■ TASK ITEM A: In the entries, rewrite the lines between the one holding "1. Designed for" and the one holding "2. Has rich", inclusive, as a JSON list of strings, one string per line, with blank lines left out.

■ QUOTED PASSAGE:
We had a great time at our Saddleback workshop this last Saturday. Awesome group too! This was our third time at “The Refinery” a beautiful, rustic building within the Saddleback campus, with great brick walls and many other incredible features and backgrounds. A big THANK YOU to Jasmine and Travis, our terrific models, for their help, it’s so nice to have a great looking, “real” couple, to work with!
These images against the brick wall are in open shade. There is a high ceiling but it’s open and exposed to soft daylight. For all the images in this area, the diffused daylight worked as fill light. By itself it would be very flat lighting. Easy to expose and shoot in, but flat and uninteresting.
We used a variety of light sources and modifiers. We started with a Nikon SB910 speedlight in a large Westcott shoot through umbrella. It was triggered with PocketWizards Flex TT5 and Mini TT1 w/ an AC3 module. The AC3 module is the best feature of this system, in my opinion. It allows you to use your speedlight off camera on TTL or Manual mode. All the images were captured with a Nikon D3s and, except for the ring flash ones, with a 70-200 VRII 2.8 zoom. Mostly at around f3.2 to f 4. The images lit with the Profoto ring flash were captured with a 24-70 2.8 zoom at 70mm with an f 4 to 5.6 aperture. The shutter speed was around 180 to 200 and the ISO between 200 and 400.
The two images above were lit by a Profoto B1 with a medium Elinchrom Octa box. I prefer the larger Profoto Octa, but the Elinchrome boxes, with Profoto adapters, are a little smaller and much lighter. Well suited for location work when you don’t want to bring lots of weights and don’t have assistants.
Both these images were shot at about the same f stop, with a 70-200 mm lens. Notice that when you zoom in, and shoot tighter, the background renders more out of focus.
The two images above were lit with a “Mola Demi” Beauty dish on a Profoto B1. For the first image, with Travis’ shirt off, there was a “sock” on the beauty dish. It gave us softer light, for the image below of Travis with his shirt on, we removed the sock for more edgy light. We did a few of Jasmine (not shown) with the same set up, but with a silver reflector at the bottom for more fill. That’s called “Clamshell” lighting.
For the image above of Travis, we used the 5′ Octa with the Bi, on the left side, and a silver reflector on the right. For all these images on the brick wall, the outdoor light was coming directly to the front of the models (from the back of the photographer). The modifiers allowed us to place the main light where ever we wanted, adding direction and shadow for a more interesting image.

■ DATA TO USE:
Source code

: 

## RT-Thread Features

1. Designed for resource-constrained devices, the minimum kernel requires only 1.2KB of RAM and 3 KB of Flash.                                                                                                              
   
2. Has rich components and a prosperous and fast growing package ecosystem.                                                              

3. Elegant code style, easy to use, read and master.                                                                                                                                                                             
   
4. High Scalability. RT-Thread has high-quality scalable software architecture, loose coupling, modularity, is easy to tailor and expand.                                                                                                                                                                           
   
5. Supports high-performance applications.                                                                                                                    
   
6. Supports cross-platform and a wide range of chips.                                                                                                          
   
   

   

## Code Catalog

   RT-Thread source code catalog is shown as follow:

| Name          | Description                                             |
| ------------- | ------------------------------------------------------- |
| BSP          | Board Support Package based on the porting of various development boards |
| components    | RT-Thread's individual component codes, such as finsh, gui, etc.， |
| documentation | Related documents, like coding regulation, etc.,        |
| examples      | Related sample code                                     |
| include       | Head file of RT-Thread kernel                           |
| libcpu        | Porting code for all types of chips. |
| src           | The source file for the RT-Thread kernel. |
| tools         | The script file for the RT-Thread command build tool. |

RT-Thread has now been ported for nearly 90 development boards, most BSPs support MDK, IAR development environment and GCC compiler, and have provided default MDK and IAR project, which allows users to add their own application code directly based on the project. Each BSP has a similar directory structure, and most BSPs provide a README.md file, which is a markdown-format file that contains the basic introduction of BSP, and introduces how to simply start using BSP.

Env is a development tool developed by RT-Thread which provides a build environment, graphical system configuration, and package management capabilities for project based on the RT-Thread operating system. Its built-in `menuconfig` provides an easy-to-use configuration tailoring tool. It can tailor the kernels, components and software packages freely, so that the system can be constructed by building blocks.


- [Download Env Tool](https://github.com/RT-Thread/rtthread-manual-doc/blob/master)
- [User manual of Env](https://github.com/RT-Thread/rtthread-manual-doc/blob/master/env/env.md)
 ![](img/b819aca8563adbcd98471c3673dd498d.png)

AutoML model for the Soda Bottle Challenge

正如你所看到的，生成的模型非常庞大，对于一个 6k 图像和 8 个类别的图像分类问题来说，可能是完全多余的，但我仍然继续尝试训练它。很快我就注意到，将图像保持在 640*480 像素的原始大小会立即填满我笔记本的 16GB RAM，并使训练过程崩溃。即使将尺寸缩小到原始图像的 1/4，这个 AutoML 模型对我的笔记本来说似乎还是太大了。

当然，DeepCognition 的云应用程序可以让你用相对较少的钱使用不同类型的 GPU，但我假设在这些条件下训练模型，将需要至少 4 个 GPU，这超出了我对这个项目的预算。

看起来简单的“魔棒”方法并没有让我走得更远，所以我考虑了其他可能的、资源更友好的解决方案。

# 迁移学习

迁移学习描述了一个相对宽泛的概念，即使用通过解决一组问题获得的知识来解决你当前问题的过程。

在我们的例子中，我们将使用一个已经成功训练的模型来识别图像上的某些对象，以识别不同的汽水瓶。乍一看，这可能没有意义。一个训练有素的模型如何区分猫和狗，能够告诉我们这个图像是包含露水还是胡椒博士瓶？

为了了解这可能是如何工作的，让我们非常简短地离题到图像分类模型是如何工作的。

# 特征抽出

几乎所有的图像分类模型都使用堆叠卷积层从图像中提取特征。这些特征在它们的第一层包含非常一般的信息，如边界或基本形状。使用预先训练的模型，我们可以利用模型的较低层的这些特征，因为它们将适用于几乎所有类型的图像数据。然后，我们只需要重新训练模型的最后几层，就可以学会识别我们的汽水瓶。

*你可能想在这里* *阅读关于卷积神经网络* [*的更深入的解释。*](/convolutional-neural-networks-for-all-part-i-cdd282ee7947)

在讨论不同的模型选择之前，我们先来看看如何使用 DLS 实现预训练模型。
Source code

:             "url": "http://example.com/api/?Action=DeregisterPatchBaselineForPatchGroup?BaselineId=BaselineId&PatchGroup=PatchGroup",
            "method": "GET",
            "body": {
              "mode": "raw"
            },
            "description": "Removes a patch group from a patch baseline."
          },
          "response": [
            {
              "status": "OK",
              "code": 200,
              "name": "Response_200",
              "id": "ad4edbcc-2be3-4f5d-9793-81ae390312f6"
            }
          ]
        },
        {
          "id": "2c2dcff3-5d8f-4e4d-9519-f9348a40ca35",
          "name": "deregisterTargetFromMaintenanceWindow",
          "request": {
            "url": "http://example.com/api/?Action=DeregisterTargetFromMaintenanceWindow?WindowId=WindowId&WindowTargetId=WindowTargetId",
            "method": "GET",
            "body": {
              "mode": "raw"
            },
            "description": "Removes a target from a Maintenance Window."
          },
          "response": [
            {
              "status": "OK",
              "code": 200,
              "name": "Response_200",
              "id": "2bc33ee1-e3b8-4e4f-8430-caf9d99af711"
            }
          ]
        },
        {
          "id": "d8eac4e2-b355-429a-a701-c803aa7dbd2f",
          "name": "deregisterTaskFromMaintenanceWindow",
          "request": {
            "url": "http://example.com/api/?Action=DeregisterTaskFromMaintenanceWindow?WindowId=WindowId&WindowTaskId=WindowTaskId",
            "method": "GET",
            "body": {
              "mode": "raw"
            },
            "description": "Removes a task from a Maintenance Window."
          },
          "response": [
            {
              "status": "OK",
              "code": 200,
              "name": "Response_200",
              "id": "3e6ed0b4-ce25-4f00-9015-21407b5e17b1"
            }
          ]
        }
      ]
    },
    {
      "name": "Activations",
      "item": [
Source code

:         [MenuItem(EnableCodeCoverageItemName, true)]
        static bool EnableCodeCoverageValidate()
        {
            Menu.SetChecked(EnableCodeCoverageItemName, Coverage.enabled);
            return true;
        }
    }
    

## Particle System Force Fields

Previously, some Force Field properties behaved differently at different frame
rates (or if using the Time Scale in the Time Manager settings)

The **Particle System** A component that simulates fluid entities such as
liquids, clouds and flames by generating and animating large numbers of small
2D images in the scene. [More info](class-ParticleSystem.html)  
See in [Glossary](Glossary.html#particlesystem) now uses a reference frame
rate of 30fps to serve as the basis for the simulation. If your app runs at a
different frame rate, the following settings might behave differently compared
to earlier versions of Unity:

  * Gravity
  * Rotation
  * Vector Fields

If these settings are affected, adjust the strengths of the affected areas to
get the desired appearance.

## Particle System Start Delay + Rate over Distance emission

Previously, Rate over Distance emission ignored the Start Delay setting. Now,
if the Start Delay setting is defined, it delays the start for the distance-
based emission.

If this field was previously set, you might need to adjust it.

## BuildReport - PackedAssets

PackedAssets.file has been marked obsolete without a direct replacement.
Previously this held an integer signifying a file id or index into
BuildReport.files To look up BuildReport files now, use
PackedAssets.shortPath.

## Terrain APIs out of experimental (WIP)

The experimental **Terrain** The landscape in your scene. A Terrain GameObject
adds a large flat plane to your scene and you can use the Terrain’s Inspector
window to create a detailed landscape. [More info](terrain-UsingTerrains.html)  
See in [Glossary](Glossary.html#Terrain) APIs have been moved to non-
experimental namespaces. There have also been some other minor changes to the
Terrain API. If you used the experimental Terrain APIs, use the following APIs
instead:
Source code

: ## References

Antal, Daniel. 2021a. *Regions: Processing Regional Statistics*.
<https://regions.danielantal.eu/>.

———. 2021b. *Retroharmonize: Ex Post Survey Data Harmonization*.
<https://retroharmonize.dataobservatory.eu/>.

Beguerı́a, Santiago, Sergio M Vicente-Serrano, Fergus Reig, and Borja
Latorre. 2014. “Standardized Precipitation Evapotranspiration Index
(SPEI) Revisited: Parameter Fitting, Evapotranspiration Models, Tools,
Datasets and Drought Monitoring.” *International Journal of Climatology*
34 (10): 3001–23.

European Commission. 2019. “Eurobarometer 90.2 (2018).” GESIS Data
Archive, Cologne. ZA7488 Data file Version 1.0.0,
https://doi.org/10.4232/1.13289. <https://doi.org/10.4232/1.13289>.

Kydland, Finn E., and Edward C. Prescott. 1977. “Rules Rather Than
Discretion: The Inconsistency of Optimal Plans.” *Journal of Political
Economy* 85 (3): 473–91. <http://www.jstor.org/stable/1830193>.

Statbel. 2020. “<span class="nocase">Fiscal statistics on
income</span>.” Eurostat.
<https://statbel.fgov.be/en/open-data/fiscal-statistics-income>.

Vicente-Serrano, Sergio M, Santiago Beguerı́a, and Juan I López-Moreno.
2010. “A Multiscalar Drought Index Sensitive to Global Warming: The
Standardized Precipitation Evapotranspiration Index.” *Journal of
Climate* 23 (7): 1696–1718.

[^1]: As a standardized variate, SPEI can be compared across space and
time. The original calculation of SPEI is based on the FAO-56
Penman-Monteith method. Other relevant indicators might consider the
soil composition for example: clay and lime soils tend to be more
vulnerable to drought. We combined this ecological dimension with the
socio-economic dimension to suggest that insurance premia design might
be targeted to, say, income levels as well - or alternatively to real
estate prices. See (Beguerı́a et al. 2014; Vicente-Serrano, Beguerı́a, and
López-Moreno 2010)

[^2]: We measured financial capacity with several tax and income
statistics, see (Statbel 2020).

■ TASK ITEM B: In the workshop post, which camera body were all the images captured with?

■ TASK SOLUTION A:
[
  "1. Designed for resource-constrained devices, the minimum kernel requires only 1.2KB of RAM and 3 KB of Flash.                                                                                                              ",
  "2. Has rich components and a prosperous and fast growing package ecosystem.                                                              "
]

■ TASK SOLUTION B: A Nikon D3s.